Reproduce the entries shown below only from the line with "of human urothelial" down to the line with "cells show weak", keeping both end lines and copying each one exactly.

***** SUPPLIED INFORMATION

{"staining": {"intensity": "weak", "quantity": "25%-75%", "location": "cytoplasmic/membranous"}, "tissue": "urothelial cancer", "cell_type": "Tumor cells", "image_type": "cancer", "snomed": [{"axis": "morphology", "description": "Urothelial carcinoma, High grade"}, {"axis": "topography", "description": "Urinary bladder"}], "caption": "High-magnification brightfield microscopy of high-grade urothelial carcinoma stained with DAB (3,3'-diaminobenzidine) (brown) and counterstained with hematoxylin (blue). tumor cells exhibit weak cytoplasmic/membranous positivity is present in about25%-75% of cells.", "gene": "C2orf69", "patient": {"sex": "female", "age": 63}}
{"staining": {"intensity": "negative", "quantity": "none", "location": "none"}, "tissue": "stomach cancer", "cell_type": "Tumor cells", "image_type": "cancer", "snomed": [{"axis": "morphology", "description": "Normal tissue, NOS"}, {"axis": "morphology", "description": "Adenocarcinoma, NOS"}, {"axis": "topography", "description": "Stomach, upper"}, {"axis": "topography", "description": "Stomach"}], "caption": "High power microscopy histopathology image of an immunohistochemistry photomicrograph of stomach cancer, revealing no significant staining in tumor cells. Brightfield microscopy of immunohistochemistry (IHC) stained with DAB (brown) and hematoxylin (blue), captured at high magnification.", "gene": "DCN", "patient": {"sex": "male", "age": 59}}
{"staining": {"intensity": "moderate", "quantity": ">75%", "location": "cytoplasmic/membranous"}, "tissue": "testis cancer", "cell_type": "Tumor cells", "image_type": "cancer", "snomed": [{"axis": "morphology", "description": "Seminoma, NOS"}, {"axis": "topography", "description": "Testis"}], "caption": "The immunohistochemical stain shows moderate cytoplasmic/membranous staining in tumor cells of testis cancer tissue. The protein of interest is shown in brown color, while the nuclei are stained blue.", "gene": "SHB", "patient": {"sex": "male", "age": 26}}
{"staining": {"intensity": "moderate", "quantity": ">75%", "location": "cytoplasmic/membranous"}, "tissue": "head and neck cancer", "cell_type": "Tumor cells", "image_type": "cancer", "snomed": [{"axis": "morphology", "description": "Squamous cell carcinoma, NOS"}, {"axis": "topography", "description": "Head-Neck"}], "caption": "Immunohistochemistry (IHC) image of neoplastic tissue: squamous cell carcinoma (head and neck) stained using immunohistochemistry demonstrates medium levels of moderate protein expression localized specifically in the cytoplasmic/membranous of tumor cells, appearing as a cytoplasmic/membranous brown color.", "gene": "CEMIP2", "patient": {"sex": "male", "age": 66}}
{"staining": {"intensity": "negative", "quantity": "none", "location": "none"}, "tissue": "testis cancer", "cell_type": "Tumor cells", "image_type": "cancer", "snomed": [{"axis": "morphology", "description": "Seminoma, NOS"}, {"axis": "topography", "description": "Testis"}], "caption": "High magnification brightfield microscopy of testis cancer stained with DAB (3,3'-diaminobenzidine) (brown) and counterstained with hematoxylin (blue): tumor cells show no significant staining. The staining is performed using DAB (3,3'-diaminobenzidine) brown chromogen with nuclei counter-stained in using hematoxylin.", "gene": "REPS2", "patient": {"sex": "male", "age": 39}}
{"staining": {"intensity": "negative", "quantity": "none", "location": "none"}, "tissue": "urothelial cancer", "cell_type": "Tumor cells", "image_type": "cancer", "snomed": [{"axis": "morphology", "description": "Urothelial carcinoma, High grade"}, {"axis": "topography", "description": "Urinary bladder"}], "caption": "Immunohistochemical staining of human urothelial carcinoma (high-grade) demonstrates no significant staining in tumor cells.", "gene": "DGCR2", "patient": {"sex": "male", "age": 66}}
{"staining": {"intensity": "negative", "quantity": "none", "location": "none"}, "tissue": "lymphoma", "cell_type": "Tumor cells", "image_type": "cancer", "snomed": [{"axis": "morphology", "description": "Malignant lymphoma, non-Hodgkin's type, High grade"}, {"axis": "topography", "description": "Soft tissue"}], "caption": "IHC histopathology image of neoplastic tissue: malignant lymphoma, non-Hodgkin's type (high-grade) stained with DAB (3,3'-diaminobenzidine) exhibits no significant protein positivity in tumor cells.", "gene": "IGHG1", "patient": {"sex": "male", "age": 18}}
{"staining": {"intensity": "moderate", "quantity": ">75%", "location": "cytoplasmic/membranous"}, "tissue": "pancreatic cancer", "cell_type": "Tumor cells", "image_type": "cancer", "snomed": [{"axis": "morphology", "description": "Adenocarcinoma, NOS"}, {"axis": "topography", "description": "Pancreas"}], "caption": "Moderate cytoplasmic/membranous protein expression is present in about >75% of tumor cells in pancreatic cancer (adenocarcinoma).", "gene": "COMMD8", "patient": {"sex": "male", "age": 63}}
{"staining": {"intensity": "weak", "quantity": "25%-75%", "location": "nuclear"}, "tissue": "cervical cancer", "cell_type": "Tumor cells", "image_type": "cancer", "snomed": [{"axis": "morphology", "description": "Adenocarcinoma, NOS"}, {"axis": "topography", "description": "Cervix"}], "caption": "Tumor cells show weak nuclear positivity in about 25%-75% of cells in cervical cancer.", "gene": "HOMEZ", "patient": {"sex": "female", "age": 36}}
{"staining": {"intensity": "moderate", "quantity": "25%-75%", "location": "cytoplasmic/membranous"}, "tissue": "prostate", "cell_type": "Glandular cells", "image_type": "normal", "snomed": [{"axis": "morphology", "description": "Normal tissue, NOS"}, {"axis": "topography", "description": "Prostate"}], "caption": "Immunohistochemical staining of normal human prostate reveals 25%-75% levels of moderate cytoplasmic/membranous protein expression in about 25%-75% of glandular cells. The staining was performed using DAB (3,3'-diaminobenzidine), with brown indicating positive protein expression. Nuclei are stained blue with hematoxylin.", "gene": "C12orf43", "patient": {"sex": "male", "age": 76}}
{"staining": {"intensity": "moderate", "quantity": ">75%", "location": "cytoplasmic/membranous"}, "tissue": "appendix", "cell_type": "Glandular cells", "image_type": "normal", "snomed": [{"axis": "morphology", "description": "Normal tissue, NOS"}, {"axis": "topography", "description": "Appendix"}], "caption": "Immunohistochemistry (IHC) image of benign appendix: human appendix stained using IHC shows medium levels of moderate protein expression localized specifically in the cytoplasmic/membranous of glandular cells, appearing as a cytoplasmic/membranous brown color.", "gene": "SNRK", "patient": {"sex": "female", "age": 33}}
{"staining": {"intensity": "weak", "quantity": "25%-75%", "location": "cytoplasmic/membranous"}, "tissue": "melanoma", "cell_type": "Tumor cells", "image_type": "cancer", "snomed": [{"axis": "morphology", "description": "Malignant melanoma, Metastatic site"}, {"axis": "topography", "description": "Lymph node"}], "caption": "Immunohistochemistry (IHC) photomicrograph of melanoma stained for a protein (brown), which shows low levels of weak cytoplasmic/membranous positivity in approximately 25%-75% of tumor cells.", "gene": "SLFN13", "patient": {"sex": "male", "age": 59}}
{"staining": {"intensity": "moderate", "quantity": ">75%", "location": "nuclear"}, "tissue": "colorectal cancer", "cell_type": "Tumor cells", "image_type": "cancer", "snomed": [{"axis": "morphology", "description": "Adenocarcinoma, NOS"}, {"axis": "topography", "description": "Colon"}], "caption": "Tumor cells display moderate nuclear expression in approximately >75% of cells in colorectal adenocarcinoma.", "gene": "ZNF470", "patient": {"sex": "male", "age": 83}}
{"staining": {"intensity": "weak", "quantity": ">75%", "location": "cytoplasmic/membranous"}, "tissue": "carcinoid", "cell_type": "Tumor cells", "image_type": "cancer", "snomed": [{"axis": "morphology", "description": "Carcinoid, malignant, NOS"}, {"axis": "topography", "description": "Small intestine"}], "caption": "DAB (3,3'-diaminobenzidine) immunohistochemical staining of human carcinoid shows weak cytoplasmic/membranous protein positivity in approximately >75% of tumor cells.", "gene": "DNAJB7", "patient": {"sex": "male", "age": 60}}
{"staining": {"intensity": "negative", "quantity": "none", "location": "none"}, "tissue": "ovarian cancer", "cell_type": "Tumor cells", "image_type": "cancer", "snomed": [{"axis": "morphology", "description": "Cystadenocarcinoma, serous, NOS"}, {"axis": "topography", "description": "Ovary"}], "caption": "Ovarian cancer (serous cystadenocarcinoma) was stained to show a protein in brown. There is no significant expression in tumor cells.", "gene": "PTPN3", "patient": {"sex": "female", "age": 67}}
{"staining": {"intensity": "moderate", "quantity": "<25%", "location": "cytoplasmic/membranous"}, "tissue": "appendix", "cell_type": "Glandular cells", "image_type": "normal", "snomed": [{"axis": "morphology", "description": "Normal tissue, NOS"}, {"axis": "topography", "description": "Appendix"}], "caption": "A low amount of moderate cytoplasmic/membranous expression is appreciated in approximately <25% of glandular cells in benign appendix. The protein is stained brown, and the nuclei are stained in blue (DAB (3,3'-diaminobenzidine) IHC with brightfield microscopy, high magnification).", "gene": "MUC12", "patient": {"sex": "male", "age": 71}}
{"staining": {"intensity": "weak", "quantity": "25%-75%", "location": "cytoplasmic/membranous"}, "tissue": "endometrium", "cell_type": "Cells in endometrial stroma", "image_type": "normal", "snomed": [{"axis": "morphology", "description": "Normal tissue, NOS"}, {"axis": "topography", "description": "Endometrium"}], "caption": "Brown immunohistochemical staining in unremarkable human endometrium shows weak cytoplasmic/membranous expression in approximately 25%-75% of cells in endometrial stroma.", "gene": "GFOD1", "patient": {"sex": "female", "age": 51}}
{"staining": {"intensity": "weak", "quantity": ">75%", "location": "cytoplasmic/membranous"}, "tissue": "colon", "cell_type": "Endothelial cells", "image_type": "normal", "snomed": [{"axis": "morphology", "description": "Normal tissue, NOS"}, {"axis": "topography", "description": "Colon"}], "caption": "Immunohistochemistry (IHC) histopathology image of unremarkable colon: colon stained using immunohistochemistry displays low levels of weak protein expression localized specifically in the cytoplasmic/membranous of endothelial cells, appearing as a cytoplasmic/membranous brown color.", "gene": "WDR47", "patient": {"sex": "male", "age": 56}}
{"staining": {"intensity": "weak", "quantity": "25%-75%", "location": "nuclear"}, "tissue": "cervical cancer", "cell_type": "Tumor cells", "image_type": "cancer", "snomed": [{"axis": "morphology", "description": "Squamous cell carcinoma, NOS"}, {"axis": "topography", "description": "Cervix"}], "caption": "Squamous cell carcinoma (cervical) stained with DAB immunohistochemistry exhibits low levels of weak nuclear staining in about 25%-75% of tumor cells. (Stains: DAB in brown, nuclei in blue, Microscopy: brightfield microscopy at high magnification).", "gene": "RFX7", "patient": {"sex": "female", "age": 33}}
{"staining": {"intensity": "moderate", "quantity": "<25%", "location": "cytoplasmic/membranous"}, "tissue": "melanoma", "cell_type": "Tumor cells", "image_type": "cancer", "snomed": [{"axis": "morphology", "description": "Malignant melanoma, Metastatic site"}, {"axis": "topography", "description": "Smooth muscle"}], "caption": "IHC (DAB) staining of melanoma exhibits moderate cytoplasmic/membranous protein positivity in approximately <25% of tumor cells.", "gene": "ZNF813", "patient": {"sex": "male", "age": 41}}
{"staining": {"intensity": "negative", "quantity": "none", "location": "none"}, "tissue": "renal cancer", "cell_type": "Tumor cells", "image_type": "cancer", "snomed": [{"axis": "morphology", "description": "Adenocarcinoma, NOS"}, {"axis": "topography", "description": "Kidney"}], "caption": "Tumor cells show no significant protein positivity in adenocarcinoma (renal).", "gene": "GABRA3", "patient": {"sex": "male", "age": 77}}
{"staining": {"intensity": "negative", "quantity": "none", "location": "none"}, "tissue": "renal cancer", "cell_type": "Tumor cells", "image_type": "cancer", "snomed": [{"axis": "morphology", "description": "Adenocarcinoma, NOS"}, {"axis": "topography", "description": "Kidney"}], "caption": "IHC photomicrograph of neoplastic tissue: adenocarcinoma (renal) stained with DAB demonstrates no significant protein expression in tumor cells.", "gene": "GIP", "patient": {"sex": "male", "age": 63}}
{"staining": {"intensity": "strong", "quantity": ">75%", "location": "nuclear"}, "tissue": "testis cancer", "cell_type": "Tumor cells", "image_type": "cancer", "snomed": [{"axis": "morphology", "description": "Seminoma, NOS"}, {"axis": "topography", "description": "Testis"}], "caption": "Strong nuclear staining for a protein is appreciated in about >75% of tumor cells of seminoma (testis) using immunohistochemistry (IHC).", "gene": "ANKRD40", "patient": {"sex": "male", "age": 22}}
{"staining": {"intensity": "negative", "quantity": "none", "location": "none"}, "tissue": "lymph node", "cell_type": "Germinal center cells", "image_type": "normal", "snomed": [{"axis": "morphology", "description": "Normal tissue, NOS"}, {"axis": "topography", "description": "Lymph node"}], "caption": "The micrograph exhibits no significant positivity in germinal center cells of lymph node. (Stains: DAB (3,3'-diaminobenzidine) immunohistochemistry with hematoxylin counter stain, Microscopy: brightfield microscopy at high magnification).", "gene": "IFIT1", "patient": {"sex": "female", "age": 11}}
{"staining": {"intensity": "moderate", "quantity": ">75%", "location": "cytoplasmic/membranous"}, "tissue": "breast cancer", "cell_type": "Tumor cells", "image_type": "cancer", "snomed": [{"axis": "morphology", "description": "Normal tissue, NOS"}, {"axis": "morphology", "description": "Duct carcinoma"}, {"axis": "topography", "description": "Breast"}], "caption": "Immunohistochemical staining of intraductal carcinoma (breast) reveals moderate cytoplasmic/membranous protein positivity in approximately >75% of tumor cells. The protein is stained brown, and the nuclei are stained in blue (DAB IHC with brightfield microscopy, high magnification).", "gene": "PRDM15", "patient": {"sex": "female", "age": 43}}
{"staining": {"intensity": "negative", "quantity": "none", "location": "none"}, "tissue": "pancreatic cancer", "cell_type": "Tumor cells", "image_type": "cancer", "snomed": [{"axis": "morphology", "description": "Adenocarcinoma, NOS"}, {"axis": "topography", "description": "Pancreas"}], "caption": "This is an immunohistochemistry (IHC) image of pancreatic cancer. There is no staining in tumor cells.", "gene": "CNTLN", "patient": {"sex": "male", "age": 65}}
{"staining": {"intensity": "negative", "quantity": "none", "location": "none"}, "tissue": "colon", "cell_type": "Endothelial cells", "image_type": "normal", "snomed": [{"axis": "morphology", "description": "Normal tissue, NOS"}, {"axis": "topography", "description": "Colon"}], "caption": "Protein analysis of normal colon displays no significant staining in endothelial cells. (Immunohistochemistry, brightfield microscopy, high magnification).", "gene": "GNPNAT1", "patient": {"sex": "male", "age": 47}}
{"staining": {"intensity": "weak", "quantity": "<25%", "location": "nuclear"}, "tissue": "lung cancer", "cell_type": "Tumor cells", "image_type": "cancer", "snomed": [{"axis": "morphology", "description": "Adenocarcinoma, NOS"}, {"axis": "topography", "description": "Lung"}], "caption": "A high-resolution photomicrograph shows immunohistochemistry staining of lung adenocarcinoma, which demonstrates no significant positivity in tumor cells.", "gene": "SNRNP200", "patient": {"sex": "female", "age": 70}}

**********

_SOLUTION_
{"staining": {"intensity": "negative", "quantity": "none", "location": "none"}, "tissue": "urothelial cancer", "cell_type": "Tumor cells", "image_type": "cancer", "snomed": [{"axis": "morphology", "description": "Urothelial carcinoma, High grade"}, {"axis": "topography", "description": "Urinary bladder"}], "caption": "Immunohistochemical staining of human urothelial carcinoma (high-grade) demonstrates no significant staining in tumor cells.", "gene": "DGCR2", "patient": {"sex": "male", "age": 66}}
{"staining": {"intensity": "negative", "quantity": "none", "location": "none"}, "tissue": "lymphoma", "cell_type": "Tumor cells", "image_type": "cancer", "snomed": [{"axis": "morphology", "description": "Malignant lymphoma, non-Hodgkin's type, High grade"}, {"axis": "topography", "description": "Soft tissue"}], "caption": "IHC histopathology image of neoplastic tissue: malignant lymphoma, non-Hodgkin's type (high-grade) stained with DAB (3,3'-diaminobenzidine) exhibits no significant protein positivity in tumor cells.", "gene": "IGHG1", "patient": {"sex": "male", "age": 18}}
{"staining": {"intensity": "moderate", "quantity": ">75%", "location": "cytoplasmic/membranous"}, "tissue": "pancreatic cancer", "cell_type": "Tumor cells", "image_type": "cancer", "snomed": [{"axis": "morphology", "description": "Adenocarcinoma, NOS"}, {"axis": "topography", "description": "Pancreas"}], "caption": "Moderate cytoplasmic/membranous protein expression is present in about >75% of tumor cells in pancreatic cancer (adenocarcinoma).", "gene": "COMMD8", "patient": {"sex": "male", "age": 63}}
{"staining": {"intensity": "weak", "quantity": "25%-75%", "location": "nuclear"}, "tissue": "cervical cancer", "cell_type": "Tumor cells", "image_type": "cancer", "snomed": [{"axis": "morphology", "description": "Adenocarcinoma, NOS"}, {"axis": "topography", "description": "Cervix"}], "caption": "Tumor cells show weak nuclear positivity in about 25%-75% of cells in cervical cancer.", "gene": "HOMEZ", "patient": {"sex": "female", "age": 36}}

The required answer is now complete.